Extracted records
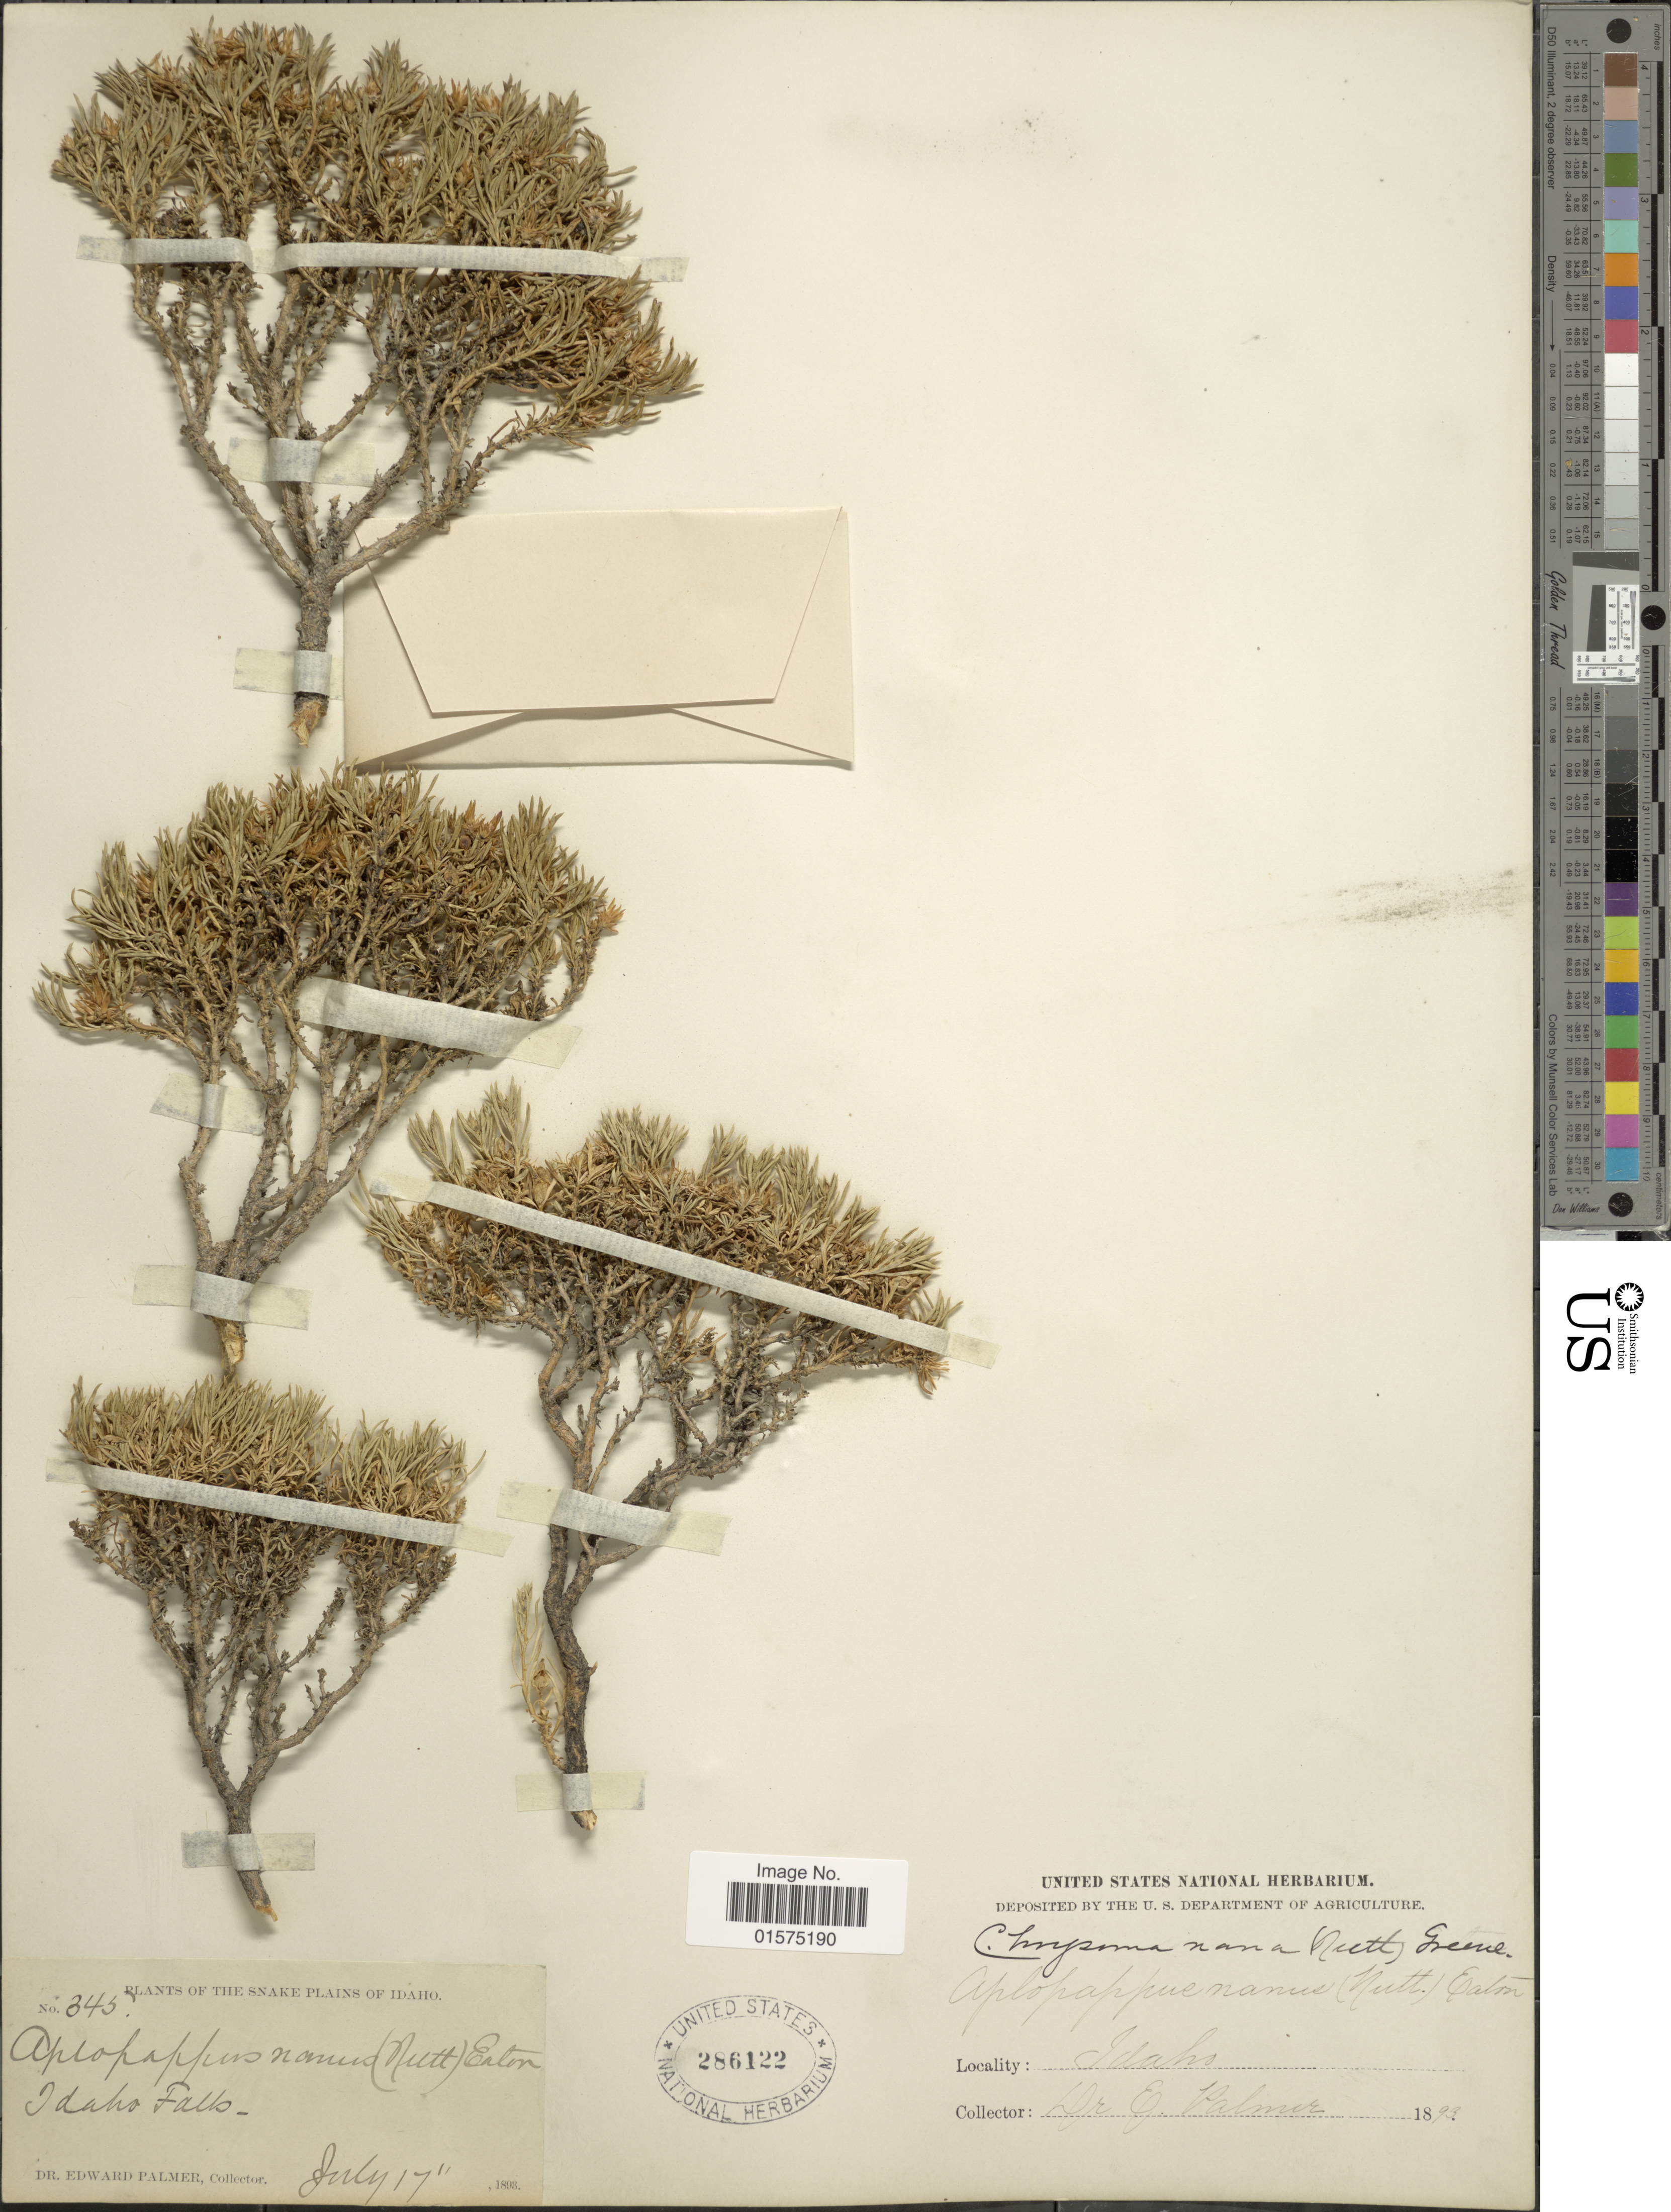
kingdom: Plantae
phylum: Tracheophyta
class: Magnoliopsida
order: Asterales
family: Asteraceae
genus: Ericameria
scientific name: Ericameria nana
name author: Nutt.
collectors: E. Palmer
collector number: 345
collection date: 1893-07-17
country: United States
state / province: Idaho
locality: Snake Plains of Idaho. Idaho Falls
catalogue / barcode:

**What is being asked**
Present the part of the records that opens with the line containing "name author: Nutt." and runs through the end of the records as a Markdown table with the columns Row and Line, leaving out blank lines.

**Task result**
| Row | Line |
|---|---|
| 1 | name author: Nutt. |
| 2 | collectors: E. Palmer |
| 3 | collector number: 345 |
| 4 | collection date: 1893-07-17 |
| 5 | country: United States |
| 6 | state / province: Idaho |
| 7 | locality: Snake Plains of Idaho. Idaho Falls |
| 8 | catalogue / barcode: |